In the ‘Benchmark in relation to the market’, only companies are shown that achieve a CO2 per Ton between 0 and 100. If your CO2 per Ton falls in this range, it is seen as ‘usual’.

In ‘Benchmark your transport performance’, only the companies are shown that have a CO2 per Ton.km (GCD) between 0 and 0.4.

A number of possible causes:

The logistics profile has not been created correctly. The units (for example cargo) could have also been entered in an inconsistent manner.
Quantities are formulated incorrectly. Example: ‘Ton’ is specified as a unit. Subsequently, the number of ‘Kilos’ is entered in the column ‘Quantity’ on the shipments tab and not Ton. The result is a CO₂ per ton that is 1000 times lower than expected (1 ton = 1000 kg).
The industry in which the user’s company operates differs from the industries used in the benchmark. The results between companies from different industries can vary greatly. This has to do with the cargo unit and the quantities that are shipped. The chosen modality also plays a major role.

Data quality

The data quality actually tells you how accurately your source data is entered for the analysis. The data quality is determined by the choices you make while answering the questions in the logistics profile and mainly relates to the detailed data of your shipments and fuel consumption.

There are 4 different levels for classifying the quality of your data:

Bronze: The shipment contains data based on an estimate, for example the consumption (km / l) is not known and must therefore be estimated with key figures.
Silver: The shipment contains data based on a sample, for example the consumption (km / l) is an average over a measurement of the number of trucks.
Gold: The shipment contains data based on what actually happened, for example the consumption (km / l) is known per truck per month.
Gold +: The shipment contains data based on what actually happened, for example the consumption (km / l) is known per shipment per truck per trip.

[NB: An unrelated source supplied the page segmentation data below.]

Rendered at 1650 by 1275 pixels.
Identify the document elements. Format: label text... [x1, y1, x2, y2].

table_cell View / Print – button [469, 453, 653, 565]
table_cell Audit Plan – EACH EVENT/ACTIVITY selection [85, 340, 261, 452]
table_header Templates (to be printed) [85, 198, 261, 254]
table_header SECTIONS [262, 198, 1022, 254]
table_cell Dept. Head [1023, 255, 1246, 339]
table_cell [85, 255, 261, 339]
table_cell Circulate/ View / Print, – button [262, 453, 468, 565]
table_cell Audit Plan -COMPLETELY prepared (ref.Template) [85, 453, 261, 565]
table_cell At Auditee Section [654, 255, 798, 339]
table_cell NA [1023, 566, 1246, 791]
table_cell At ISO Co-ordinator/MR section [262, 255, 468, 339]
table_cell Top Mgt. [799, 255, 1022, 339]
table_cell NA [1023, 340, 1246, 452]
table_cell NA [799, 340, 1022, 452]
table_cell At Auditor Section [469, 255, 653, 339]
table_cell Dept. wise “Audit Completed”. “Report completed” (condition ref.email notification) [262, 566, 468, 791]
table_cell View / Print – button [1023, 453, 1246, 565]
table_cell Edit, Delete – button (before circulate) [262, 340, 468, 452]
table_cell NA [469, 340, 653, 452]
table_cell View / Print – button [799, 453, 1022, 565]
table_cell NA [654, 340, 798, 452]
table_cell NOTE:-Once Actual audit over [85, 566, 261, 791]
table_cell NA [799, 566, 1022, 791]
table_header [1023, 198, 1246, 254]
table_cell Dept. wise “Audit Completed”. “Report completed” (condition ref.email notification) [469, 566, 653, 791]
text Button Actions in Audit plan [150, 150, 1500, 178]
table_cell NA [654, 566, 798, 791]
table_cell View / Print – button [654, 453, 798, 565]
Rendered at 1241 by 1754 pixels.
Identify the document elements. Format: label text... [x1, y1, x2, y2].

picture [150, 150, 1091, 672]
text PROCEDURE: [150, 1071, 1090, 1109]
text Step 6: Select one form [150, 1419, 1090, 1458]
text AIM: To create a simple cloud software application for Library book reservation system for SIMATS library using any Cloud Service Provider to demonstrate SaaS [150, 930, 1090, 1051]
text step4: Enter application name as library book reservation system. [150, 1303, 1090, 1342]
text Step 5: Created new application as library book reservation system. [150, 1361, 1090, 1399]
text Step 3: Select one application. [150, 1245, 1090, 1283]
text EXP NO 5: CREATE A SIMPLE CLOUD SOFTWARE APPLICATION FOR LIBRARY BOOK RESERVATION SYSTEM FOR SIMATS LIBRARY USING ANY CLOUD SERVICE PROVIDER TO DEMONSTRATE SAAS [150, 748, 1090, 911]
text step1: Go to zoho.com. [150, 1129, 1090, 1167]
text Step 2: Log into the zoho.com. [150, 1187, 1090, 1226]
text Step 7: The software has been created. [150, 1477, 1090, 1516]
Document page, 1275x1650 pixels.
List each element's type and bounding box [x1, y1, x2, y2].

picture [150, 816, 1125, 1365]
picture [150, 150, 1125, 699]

The level of data quality is determined by a percentage. A dataset has the data quality silver, gold or gold + when at least 75% of a certain level occurs. If this 75% is not achieved, the dataset has the data quality bronze. Some situations:

Situation 1: 50% bronze, 50% gold = bronze
Situation 2: 20% bronze, 80% silver = silver
Situation 3: 25% bronze, 50% silver, 25% gold = bronze

In the validation report, to be downloaded after the validation of your data has been completed, you can see how your data has been processed by the BigMile tool.

The better the data quality, the more accurately the BigMile tool can calculate the actual CO2 emissions for you.

The data quality is determined by the level of details in your information. To take your data quality to the next level, you could make sure that more actual details are known, instead of any estimates or samples used.

For example, use the invoices from your fuel supplier to enter the consumption per license plate instead of the total number of liters for the entire fleet. Or request the fuel information from your charters instead of entering it as unknown. You can also try to get more detailed information about your orders from the TMS system, so that each shipment can be included in the analysis instead of an estimate.